Though expensive for its day, at a price of more than $1,000 when a new Chevrolet car cost $700, the 1940 Indian 440 motorcycle offered a streamlined look, a smooth ride, and an unusual inline-four-cylinder engine.

Indian began offering inline-fours after acquiring the Ace Company in 1927, and the first examples were little more than Aces with red paint and Indian logos on their tanks.

The engine had overhead intake valves and side (flathead) exhaust valves, a configuration known as an F-head. This four-cylinder model remained virtually unchanged until 1936, when the valve layout was reversed in an effort to wring more power from the 77 cubic inches.

Often referred to as the "upside-down Indian," the new engine was a dismal failure. Maintenance was more difficult than before, and overheating became a problem, so Indian reverted to the original design two years later.

The 1940 version, called the 440, adopted skirted fenders that added a more streamlined look. They also added about 36 pounds to an already imposing mass that totaled 568 pounds.

Records shown:
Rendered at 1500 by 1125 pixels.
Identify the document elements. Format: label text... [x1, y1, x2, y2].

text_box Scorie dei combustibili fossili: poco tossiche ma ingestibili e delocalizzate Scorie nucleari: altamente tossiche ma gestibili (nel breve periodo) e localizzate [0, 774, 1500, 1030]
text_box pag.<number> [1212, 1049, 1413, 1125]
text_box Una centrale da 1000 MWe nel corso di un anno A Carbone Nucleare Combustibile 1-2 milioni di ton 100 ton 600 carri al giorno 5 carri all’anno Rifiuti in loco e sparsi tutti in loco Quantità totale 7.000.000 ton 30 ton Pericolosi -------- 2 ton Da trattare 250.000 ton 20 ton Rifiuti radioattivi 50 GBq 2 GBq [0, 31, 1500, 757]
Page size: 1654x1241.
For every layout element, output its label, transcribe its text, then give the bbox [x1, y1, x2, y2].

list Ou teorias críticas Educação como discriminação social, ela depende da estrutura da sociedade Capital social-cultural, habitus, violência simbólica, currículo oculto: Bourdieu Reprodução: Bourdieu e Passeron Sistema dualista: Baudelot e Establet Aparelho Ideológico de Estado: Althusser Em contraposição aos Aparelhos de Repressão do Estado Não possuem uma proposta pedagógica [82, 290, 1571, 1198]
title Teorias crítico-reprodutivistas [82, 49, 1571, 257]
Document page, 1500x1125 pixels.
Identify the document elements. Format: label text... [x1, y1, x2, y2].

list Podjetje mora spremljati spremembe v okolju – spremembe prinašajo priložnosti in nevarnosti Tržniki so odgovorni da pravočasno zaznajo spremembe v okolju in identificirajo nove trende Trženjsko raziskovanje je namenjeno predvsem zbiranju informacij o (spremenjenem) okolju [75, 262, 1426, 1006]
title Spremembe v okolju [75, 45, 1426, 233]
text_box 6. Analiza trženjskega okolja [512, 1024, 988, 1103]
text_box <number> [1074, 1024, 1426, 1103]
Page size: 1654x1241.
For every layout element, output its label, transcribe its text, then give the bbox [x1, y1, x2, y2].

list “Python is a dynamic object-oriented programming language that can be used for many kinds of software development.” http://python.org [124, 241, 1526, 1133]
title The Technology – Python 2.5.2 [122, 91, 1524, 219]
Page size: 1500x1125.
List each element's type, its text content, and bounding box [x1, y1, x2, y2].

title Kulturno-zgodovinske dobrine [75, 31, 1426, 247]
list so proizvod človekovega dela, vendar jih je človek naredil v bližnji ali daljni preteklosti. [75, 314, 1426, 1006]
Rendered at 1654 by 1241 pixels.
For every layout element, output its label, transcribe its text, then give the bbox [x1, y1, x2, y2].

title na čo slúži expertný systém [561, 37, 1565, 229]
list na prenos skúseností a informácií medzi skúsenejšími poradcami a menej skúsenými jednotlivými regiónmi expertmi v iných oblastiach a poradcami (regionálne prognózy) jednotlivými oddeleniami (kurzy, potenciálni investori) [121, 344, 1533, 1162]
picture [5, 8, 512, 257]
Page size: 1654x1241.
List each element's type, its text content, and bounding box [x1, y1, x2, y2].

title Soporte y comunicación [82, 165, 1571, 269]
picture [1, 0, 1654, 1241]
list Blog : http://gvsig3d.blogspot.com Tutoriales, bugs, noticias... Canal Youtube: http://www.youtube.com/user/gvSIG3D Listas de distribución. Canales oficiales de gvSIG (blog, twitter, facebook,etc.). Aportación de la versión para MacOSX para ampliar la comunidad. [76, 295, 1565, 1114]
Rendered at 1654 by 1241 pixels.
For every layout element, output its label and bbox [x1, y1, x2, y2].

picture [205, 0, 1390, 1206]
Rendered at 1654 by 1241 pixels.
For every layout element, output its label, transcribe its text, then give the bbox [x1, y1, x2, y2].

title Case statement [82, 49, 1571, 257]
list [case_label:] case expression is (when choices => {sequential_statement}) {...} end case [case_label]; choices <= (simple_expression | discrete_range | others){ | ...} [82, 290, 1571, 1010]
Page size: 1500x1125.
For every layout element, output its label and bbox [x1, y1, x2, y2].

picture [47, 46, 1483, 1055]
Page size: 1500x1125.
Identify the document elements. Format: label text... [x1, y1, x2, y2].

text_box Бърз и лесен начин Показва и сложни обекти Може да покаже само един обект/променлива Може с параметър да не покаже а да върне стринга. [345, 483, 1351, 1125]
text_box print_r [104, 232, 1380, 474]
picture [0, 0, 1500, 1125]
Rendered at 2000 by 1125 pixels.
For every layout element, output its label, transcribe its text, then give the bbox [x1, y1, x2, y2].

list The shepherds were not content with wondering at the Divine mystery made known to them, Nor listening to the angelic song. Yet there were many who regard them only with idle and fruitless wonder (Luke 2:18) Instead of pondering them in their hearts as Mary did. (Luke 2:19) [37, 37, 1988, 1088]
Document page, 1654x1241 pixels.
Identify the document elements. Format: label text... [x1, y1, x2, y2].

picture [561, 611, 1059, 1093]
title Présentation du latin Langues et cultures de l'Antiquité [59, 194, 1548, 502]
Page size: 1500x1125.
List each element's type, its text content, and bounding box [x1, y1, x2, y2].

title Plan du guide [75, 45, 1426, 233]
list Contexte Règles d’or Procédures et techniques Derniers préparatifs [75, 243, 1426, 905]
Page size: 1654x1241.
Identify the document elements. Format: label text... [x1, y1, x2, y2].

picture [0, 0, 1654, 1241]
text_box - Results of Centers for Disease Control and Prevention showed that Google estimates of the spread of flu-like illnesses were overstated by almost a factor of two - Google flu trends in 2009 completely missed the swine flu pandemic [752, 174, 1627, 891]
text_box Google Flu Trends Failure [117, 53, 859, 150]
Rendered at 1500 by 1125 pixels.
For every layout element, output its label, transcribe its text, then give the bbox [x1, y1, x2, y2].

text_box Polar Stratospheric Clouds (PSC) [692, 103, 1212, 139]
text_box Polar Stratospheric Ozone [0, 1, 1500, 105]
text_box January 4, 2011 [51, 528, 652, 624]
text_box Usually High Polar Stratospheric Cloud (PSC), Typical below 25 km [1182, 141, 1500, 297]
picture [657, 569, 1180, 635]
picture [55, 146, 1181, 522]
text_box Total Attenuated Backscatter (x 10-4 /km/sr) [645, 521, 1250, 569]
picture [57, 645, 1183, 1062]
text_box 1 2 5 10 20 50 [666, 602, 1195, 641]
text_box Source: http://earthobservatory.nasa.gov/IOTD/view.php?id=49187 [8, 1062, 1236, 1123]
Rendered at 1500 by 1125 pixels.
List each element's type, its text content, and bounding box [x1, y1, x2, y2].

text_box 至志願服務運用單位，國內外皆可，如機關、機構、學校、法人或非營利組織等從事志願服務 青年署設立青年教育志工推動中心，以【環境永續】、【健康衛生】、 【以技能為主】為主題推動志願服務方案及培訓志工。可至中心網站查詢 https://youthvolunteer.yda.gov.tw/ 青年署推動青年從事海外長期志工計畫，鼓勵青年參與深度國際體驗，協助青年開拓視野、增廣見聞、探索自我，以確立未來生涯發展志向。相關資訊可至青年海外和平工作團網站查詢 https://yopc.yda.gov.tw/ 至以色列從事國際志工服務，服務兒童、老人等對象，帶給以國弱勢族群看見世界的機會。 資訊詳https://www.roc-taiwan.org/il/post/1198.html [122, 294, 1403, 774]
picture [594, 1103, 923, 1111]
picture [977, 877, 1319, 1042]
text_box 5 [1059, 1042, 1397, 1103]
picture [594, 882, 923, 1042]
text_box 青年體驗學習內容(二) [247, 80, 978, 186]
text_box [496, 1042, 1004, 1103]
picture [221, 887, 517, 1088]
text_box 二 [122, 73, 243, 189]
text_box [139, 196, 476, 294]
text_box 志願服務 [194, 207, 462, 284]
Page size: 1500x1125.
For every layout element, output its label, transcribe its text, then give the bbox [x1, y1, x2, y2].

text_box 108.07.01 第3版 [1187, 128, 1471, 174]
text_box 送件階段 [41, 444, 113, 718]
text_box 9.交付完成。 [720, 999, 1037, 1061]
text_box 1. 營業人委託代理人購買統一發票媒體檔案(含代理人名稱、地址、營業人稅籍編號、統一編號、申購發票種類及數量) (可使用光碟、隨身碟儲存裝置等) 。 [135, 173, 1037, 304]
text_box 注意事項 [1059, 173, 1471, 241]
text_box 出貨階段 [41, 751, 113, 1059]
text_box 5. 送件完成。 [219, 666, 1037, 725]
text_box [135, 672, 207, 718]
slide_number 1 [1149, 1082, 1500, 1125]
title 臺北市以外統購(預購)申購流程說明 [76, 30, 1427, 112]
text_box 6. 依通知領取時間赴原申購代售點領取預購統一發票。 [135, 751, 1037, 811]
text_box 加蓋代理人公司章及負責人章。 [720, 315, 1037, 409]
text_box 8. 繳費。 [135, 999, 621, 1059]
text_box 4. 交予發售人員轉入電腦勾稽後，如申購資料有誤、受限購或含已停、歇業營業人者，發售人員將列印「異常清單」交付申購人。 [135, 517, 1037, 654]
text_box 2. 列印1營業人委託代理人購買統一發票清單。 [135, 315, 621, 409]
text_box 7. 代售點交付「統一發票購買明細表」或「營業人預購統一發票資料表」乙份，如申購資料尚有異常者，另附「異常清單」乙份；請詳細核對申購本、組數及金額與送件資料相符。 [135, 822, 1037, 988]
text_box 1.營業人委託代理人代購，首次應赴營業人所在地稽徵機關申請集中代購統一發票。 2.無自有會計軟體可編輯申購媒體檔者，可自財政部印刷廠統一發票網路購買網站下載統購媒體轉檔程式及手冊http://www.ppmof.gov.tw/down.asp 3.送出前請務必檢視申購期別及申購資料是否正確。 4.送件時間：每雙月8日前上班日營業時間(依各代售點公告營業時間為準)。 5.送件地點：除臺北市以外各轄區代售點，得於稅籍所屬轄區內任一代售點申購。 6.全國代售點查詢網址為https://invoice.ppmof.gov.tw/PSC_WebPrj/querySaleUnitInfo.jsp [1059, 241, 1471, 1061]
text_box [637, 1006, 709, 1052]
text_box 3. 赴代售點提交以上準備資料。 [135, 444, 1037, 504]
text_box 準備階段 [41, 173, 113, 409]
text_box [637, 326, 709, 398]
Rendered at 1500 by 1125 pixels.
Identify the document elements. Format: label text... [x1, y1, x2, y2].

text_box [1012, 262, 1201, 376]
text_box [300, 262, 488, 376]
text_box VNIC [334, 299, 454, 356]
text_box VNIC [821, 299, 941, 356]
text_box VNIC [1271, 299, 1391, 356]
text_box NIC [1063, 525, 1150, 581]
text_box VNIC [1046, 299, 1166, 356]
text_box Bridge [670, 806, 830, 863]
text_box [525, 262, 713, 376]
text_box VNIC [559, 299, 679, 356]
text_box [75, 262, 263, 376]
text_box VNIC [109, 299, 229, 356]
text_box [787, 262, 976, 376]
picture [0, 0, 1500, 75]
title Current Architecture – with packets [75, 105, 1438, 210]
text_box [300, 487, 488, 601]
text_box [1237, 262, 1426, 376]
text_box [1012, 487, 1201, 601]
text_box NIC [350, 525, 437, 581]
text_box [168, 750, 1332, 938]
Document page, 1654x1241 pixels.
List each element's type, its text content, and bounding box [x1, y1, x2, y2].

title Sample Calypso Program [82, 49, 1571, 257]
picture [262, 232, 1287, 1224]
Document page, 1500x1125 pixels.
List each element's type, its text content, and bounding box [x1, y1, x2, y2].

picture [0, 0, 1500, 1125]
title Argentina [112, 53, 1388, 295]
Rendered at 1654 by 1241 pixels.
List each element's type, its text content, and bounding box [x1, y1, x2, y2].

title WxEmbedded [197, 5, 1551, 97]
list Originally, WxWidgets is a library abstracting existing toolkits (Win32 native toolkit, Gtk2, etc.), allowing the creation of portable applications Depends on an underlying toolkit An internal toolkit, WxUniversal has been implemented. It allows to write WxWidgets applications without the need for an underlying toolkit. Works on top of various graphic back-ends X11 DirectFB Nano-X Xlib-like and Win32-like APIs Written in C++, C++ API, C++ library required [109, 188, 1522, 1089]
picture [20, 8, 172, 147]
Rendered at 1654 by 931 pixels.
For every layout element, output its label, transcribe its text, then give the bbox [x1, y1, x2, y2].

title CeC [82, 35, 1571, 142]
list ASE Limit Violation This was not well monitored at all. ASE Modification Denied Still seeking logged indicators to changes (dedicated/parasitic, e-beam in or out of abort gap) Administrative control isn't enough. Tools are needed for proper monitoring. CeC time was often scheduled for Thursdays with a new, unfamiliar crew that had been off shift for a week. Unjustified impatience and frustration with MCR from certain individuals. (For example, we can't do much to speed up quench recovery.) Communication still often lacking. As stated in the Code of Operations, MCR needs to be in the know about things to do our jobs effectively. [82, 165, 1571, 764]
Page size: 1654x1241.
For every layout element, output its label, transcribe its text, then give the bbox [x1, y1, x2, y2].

Tasks:
1. Answer these about the Indian 440 text, one line each:
(a) Which company did Indian acquire in 1927?
(b) In what year was the valve layout of the four-cylinder engine reversed?
(c) What total mass, in pounds, does the text give for the 1940 version?
2. Reproduce the part of the Indian 440 text between "Though expensive for" and "on their tanks.", inclusive.

Solutions to the tasks:
1.
(a) The Ace Company
(b) 1936
(c) 568 pounds

2.
Though expensive for its day, at a price of more than $1,000 when a new Chevrolet car cost $700, the 1940 Indian 440 motorcycle offered a streamlined look, a smooth ride, and an unusual inline-four-cylinder engine.

Indian began offering inline-fours after acquiring the Ace Company in 1927, and the first examples were little more than Aces with red paint and Indian logos on their tanks.